* **Instructions to follow**:
Extract every line in the rows below that contains the string "TIOP". Case matters.

* **Stored data entries**:
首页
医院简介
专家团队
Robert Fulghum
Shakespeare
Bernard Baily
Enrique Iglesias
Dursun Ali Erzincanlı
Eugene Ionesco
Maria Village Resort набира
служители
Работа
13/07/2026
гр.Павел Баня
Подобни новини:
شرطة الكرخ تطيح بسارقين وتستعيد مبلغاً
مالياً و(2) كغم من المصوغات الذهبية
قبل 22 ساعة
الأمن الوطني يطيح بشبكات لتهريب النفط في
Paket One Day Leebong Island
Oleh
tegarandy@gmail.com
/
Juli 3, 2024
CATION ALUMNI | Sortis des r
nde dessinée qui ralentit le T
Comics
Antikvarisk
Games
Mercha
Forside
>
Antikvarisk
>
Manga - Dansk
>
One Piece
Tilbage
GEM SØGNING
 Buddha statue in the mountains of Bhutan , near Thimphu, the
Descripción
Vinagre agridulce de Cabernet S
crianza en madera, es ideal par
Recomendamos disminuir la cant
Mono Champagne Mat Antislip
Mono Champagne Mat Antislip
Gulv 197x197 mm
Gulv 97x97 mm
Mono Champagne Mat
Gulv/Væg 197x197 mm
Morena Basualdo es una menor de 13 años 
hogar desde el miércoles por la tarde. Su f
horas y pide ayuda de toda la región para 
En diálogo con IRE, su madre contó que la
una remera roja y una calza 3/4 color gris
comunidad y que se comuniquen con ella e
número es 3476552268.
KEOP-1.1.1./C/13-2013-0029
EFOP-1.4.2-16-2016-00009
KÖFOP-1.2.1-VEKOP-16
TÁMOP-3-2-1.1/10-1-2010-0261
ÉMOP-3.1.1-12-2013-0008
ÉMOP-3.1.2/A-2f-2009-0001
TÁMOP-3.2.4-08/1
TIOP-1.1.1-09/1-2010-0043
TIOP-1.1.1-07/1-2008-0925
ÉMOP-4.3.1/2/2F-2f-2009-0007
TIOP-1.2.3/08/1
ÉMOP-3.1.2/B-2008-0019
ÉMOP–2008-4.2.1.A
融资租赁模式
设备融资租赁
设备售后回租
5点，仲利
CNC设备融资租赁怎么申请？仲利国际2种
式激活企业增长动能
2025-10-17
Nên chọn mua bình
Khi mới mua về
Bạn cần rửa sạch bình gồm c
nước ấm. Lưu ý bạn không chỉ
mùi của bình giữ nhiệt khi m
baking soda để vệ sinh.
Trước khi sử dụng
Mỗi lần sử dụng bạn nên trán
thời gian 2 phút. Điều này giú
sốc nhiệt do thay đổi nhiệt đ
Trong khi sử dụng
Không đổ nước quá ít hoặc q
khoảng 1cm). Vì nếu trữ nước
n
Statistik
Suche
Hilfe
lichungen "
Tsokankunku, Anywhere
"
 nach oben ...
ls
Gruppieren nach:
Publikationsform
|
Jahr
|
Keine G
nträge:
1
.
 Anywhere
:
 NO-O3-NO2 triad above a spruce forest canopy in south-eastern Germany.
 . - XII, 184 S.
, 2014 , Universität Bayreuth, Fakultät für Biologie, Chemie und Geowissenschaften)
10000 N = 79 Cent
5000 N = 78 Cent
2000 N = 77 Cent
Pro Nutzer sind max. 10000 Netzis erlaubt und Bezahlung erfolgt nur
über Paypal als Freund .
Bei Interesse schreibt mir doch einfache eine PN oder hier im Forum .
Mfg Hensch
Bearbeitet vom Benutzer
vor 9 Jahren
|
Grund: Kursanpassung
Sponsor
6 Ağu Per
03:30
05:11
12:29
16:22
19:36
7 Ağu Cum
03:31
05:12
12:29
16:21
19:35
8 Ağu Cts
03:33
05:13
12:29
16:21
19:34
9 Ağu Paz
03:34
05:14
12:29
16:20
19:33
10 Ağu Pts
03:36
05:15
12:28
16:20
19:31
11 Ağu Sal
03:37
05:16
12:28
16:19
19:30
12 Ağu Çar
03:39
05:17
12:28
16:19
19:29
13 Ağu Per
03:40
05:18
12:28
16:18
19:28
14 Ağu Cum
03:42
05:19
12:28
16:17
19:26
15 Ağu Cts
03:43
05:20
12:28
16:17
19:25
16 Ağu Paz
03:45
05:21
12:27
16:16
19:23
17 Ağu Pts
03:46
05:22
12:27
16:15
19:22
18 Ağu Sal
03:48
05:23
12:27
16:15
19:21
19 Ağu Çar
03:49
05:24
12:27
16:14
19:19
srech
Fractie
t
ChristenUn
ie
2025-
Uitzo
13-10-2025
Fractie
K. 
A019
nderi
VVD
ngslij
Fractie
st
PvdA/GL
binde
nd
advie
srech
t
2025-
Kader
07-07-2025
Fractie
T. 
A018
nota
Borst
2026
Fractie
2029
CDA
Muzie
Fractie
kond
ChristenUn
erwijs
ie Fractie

* **Reply**:
TIOP-1.1.1-09/1-2010-0043
TIOP-1.1.1-07/1-2008-0925
TIOP-1.2.3/08/1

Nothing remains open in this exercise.